▶ **DATA UNDER STUDY**:
○ ○ ○ ○ ○ ○ ○
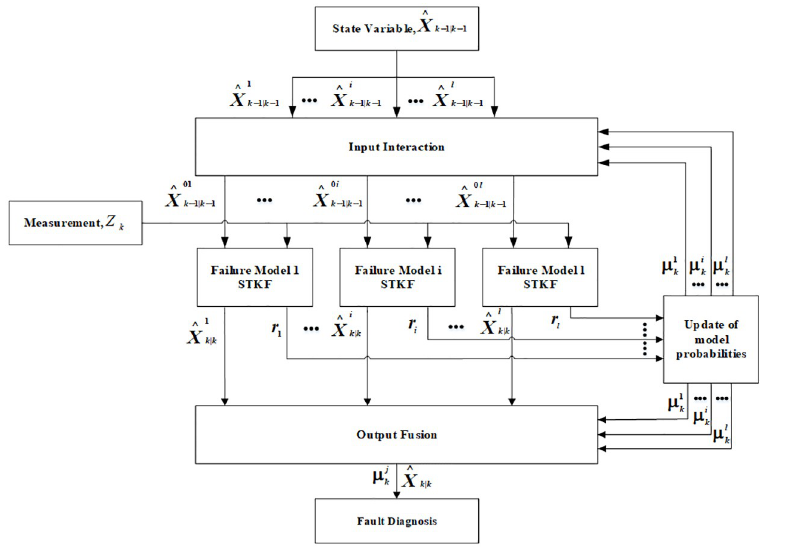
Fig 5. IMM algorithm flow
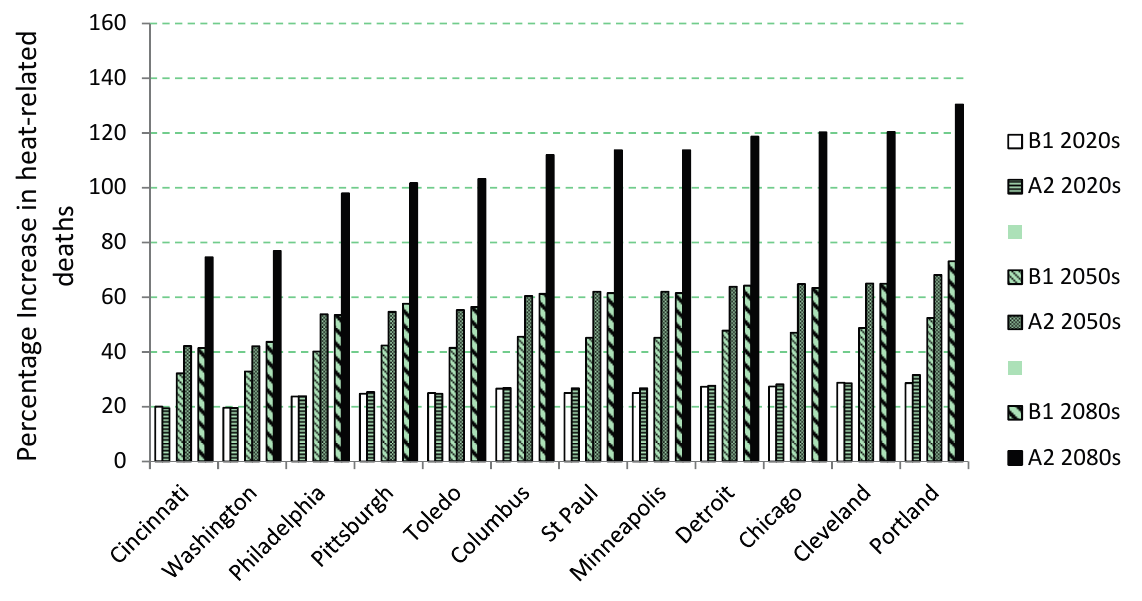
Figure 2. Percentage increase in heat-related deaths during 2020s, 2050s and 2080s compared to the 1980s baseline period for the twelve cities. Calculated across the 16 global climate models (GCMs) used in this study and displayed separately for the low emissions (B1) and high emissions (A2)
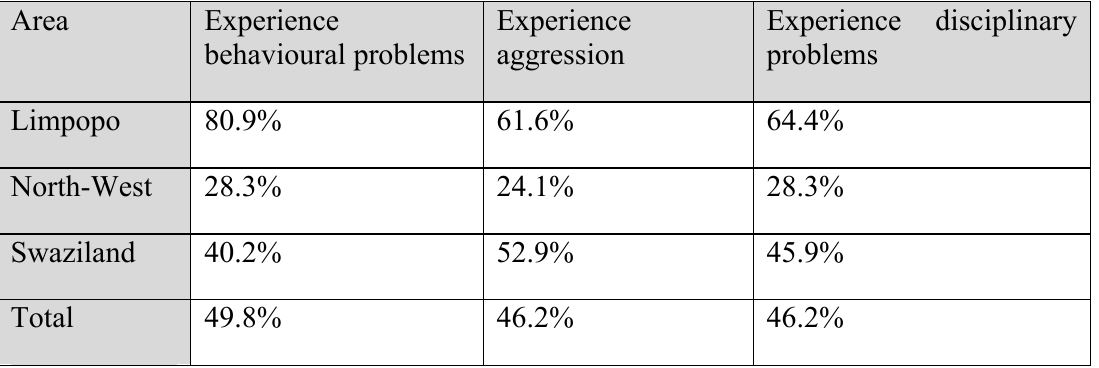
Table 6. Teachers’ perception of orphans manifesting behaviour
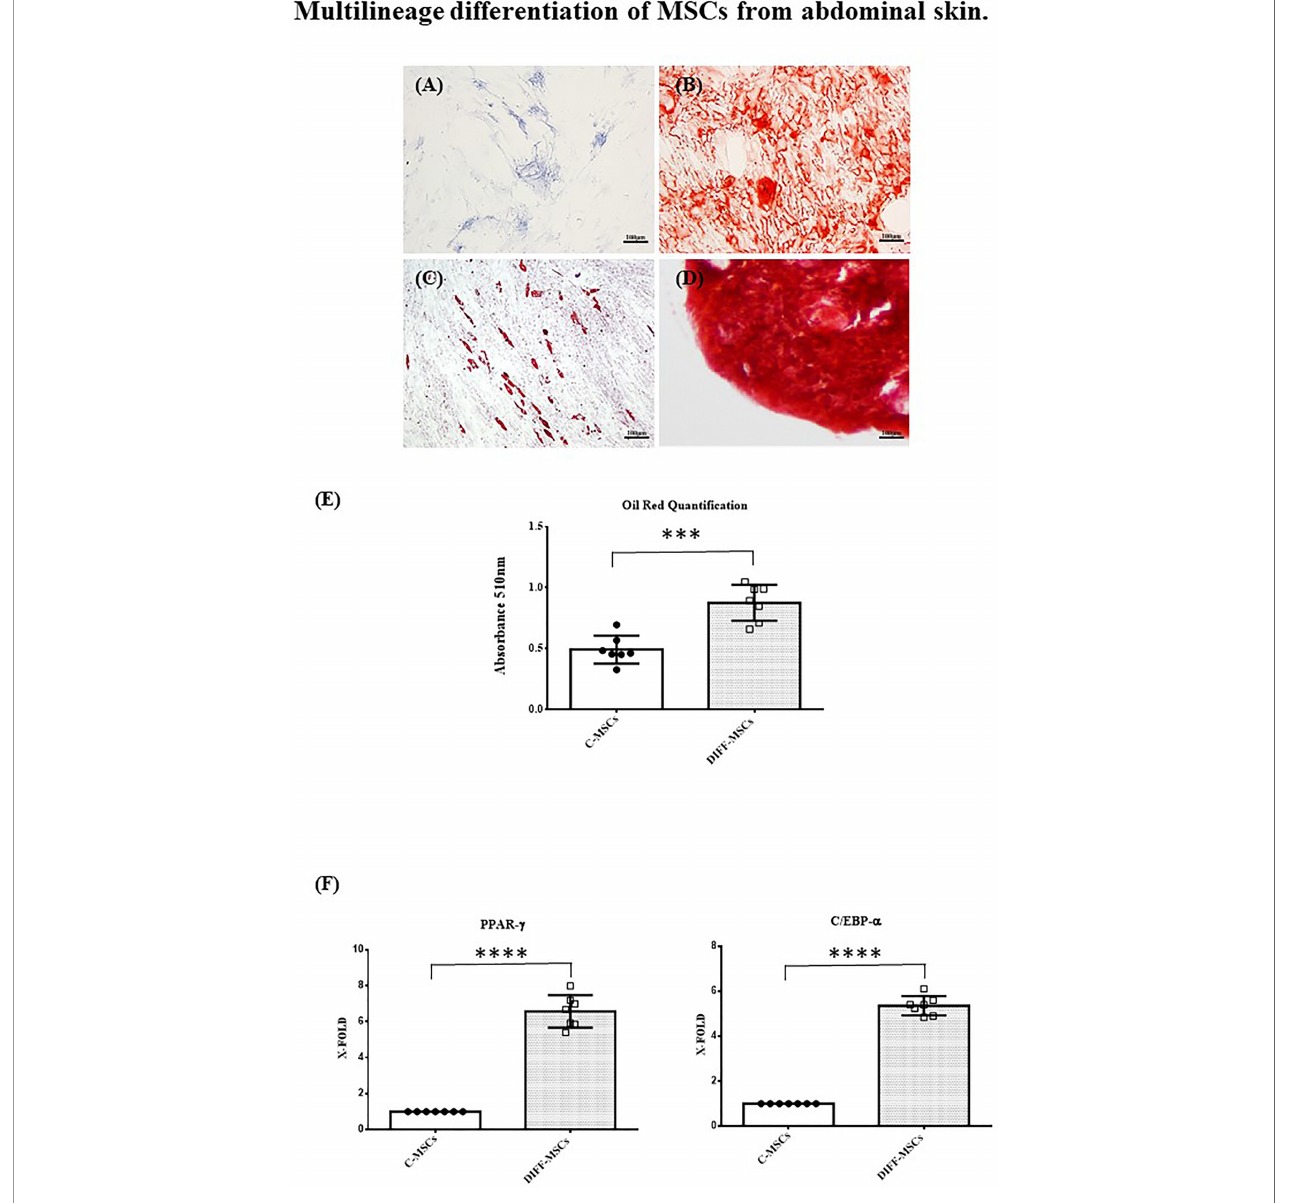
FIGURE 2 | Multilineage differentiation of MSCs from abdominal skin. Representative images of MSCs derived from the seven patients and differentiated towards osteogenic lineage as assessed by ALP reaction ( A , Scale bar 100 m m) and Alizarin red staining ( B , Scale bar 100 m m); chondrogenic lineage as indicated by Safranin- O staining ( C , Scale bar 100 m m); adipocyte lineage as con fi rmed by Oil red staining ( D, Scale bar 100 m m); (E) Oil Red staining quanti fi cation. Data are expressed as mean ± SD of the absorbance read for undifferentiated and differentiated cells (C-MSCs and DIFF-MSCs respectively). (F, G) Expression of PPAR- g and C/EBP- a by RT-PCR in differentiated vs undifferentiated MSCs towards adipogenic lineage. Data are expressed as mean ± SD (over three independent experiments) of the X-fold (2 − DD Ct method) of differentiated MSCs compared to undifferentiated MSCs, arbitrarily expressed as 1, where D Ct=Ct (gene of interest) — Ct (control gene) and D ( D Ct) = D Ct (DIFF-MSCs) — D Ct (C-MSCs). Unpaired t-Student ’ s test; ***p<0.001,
○ ○ ○ ○ ○ ○ ○
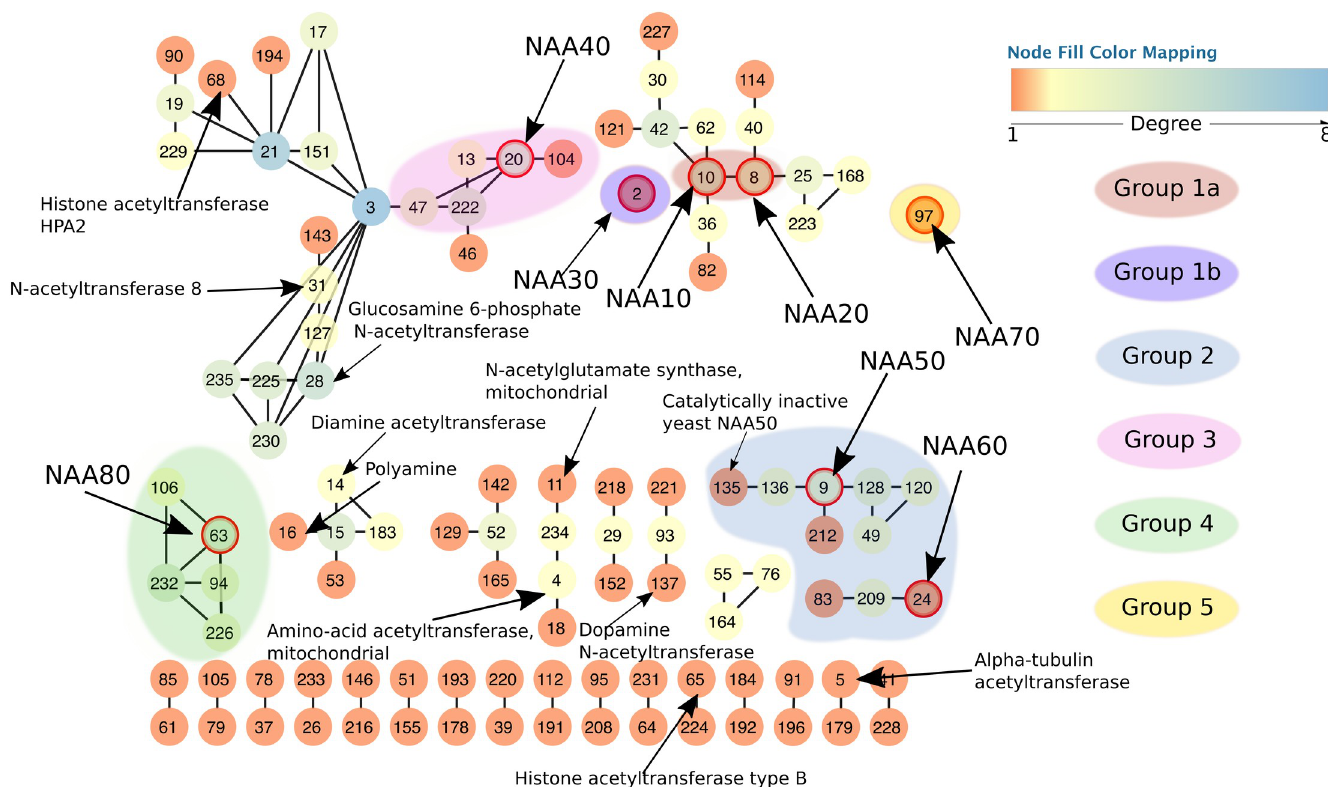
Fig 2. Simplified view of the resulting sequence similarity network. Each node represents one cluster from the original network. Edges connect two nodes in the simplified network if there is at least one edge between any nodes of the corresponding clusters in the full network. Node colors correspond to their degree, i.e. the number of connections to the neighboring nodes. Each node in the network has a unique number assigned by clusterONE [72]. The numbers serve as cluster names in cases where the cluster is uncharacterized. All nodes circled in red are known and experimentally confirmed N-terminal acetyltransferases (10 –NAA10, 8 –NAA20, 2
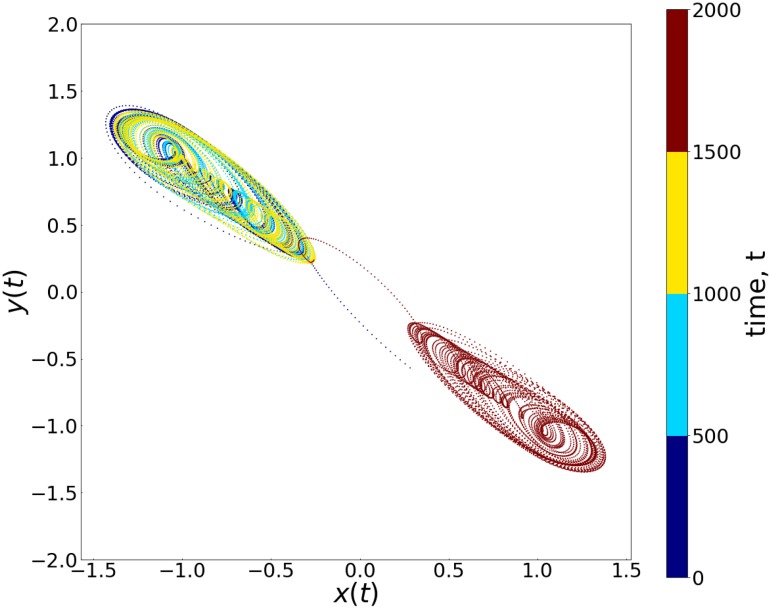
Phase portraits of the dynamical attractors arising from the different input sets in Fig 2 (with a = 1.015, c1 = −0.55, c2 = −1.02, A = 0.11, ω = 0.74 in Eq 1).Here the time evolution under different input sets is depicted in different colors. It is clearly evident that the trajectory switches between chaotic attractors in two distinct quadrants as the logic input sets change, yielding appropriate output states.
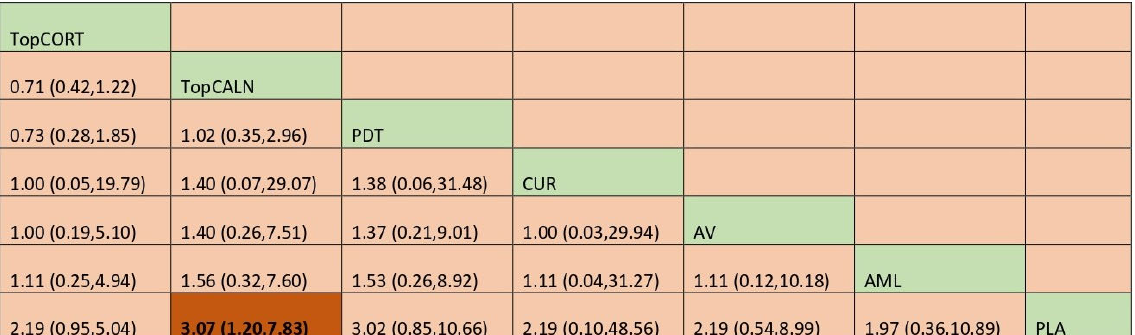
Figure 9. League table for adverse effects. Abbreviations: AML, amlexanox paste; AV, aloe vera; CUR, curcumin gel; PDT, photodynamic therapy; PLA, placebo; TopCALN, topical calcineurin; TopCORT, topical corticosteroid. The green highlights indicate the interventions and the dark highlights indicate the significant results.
○ ○ ○ ○ ○ ○ ○
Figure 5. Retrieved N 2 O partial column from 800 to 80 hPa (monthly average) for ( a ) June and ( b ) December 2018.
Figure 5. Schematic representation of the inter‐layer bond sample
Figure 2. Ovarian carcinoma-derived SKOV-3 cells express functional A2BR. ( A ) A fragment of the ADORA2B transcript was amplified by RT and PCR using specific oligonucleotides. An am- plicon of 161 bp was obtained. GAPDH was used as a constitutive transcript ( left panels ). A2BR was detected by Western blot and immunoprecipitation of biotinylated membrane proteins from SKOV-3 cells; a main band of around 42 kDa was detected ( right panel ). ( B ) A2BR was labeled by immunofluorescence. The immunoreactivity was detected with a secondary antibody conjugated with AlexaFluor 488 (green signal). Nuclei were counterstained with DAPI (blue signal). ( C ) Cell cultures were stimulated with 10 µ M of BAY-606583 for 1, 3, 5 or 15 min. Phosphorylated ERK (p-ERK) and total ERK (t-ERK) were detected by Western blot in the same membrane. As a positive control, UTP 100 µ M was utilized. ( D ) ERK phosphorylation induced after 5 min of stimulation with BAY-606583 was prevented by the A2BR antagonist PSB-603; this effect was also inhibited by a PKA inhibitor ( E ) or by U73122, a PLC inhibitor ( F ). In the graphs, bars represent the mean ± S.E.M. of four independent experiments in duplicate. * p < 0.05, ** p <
○ ○ ○ ○ ○ ○ ○
▶ **WHAT YOU WILL DO**: In the listing above, find the line containing "Phase portraits of" and the line containing "Figure 9. League", then return both of them and every line between, exactly, without pictures.

▶ **EXERCISE OUTPUT**:
Phase portraits of the dynamical attractors arising from the different input sets in Fig 2 (with a = 1.015, c1 = −0.55, c2 = −1.02, A = 0.11, ω = 0.74 in Eq 1).Here the time evolution under different input sets is depicted in different colors. It is clearly evident that the trajectory switches between chaotic attractors in two distinct quadrants as the logic input sets change, yielding appropriate output states.
Figure 9. League table for adverse effects. Abbreviations: AML, amlexanox paste; AV, aloe vera; CUR, curcumin gel; PDT, photodynamic therapy; PLA, placebo; TopCALN, topical calcineurin; TopCORT, topical corticosteroid. The green highlights indicate the interventions and the dark highlights indicate the significant results.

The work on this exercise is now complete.